The required output is a verbatim transcription of the listing, pictures excluded.

■ Data segment ■
=== Begin Enclosure ===
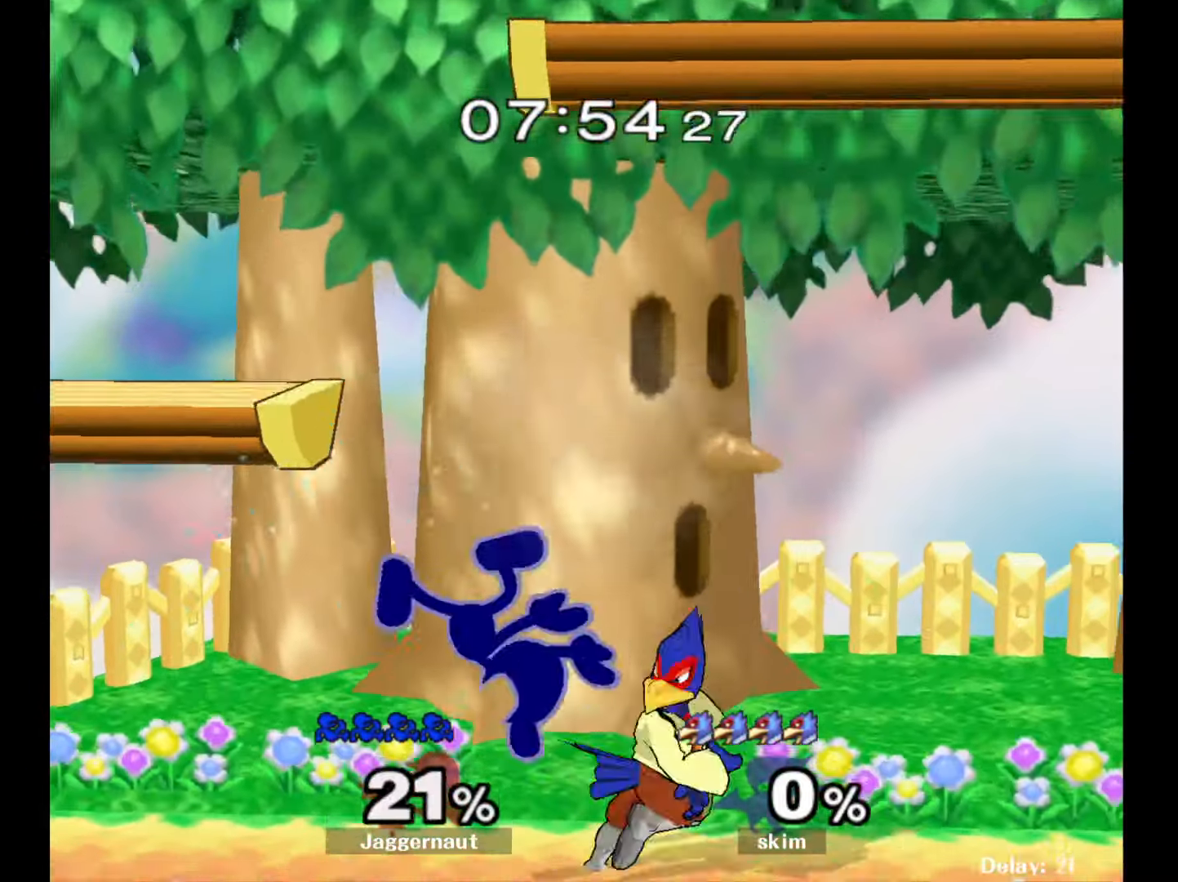
{"buttons": [], "left_stick": "down", "right_stick": "center", "events": [[117, "left_stick", "center"], [250, "left_stick", "down"], [317, "A", "down"], [450, "A", "up"]]}
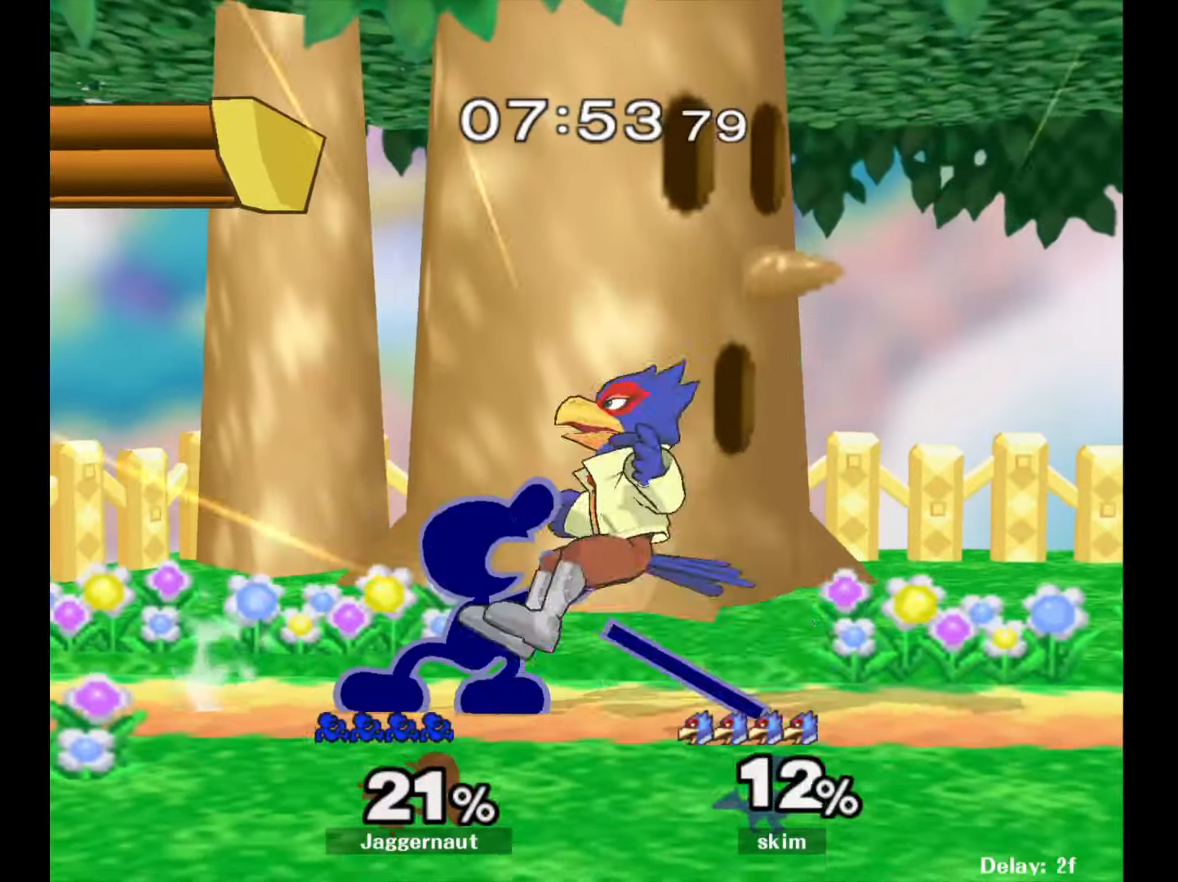
{"buttons": [], "left_stick": "center", "right_stick": "center", "events": [[183, "left_stick", "center"], [333, "A", "down"], [500, "A", "up"]]}
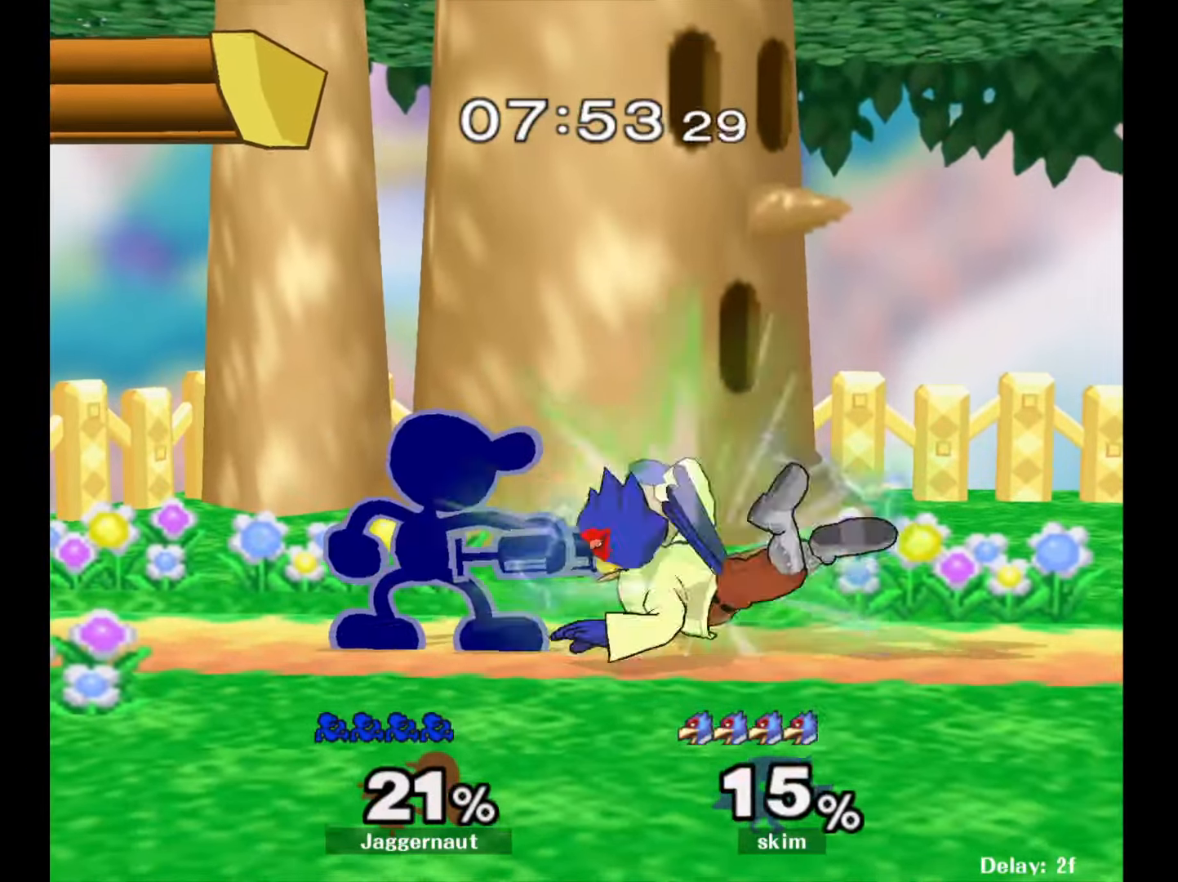
{"buttons": [], "left_stick": "right", "right_stick": "center", "events": [[383, "left_stick", "right"]]}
=== End Enclosure ===
■ Solution for this problem ■
{"buttons": [], "left_stick": "down", "right_stick": "center", "events": [[117, "left_stick", "center"], [250, "left_stick", "down"], [317, "A", "down"], [450, "A", "up"]]}
{"buttons": [], "left_stick": "center", "right_stick": "center", "events": [[183, "left_stick", "center"], [333, "A", "down"], [500, "A", "up"]]}
{"buttons": [], "left_stick": "right", "right_stick": "center", "events": [[383, "left_stick", "right"]]}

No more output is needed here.